When I was living in New Jersey, I had a bit of a scare. The pressure in my eyes was too high. It wasn’t glaucoma yet, but it was enough to shift the center of focus in my right eye. The phobia was triggered, and I was pretty heartily freaked out for some time. Then, as suddenly and mysteriously as it appeared, the pressure was gone. I continued to worry about it, and asked every optometrist I saw as I moved from place to place about any abnormalities of eye pressure, but they always told me that it was perfectly fine.

I told Dr. Park here in Hellano about the problem I’d had ten years ago with the suddenly increased eye pressure, so he’s had his staff check me more regularly than most patients. Any time I go in, even if I’m just picking up my new glasses, they take me back and run the test before I get out of there. That happened when I picked up my new glasses nearly two weeks ago. And the pressure in both my eyes is again too high. I’d been suspecting as much. My eyes didn’t hurt, but they felt constantly irritated, and I’d sometimes get sharp pains in the tear ducts. That happened during the bout of high pressure I’d had ten years ago as well. For about a week before I got my new glasses, I was feeling those things again, so it wasn’t a big shocker when they told me that the pressure in my eyes was high. It nevertheless triggered my problem about eyesight/illnesses of the eyes, and I’ve been trying to keep calm about it. Worrying isn’t going to do anything but raise my blood pressure to accompany the increased eye pressure, and while it’d be a matched set that way, I’d rather not deal with it all the same.

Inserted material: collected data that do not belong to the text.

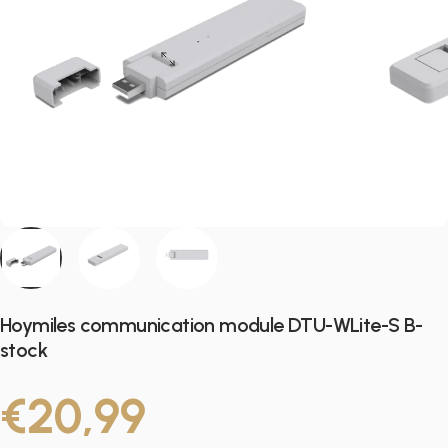
Hoymiles communication module DTU-WLite-S B-
stock
€20,99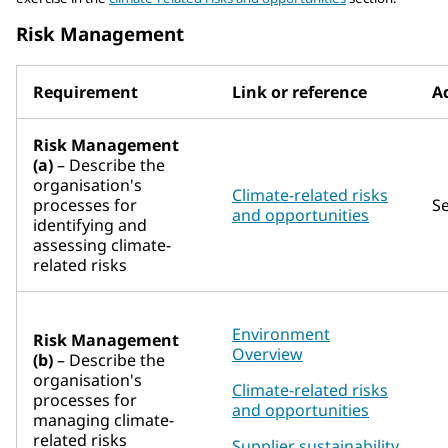
Risk Management
Requirement
Link or reference
Ad
Risk Management
(a)
– Describe the
organisation's
Climate-related risks
processes for
S
and opportunities
identifying and
assessing climate-
related risks
Environment
Risk Management
Overview
(b)
– Describe the
organisation's
Climate-related risks
processes for
and opportunities
managing climate-
related risks
Supplier sustainability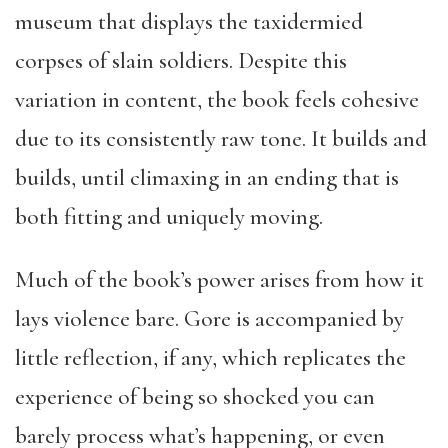
museum that displays the taxidermied
corpses of slain soldiers. Despite this
variation in content, the book feels cohesive
due to its consistently raw tone. It builds and
builds, until climaxing in an ending that is
both fitting and uniquely moving.
Much of the book’s power arises from how it
lays violence bare. Gore is accompanied by
little reflection, if any, which replicates the
experience of being so shocked you can
barely process what’s happening, or even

On Tuesday, I go in to start again the battery of tests that I had to take last time this happened. It was caught far earlier this time, so hopefully something can be done about it before any more damage is done. The shift in my center of vision in the right eye was permanent, and is often one of the last symptoms before the pressure turns into full-fledged glaucoma. Or so the Jersey optometrist told me. And I know that glaucoma, especially when caught early, is easily treatable and doesn’t mean that I’ll go blind. A pity that phobias can’t be reasoned with, because all these things I keep telling myself aren’t preventing a bit of panicky nerves as the appointment approaches. That phobia is also a part of why I’ve been so quiet. I’ve been throwing myself into the projects I was putting off during school, in the hopes that it’ll take my mind off of this. It’s worked to some degree, so I’m not as worked up as I would have been otherwise.

It’s mostly on nights like this, when it’s almost 2 in the morning, I’m tired, but it’s still too hot in my room to sleep even with both the fan and the little wall-mounted cooler going, that this all comes to the fore again.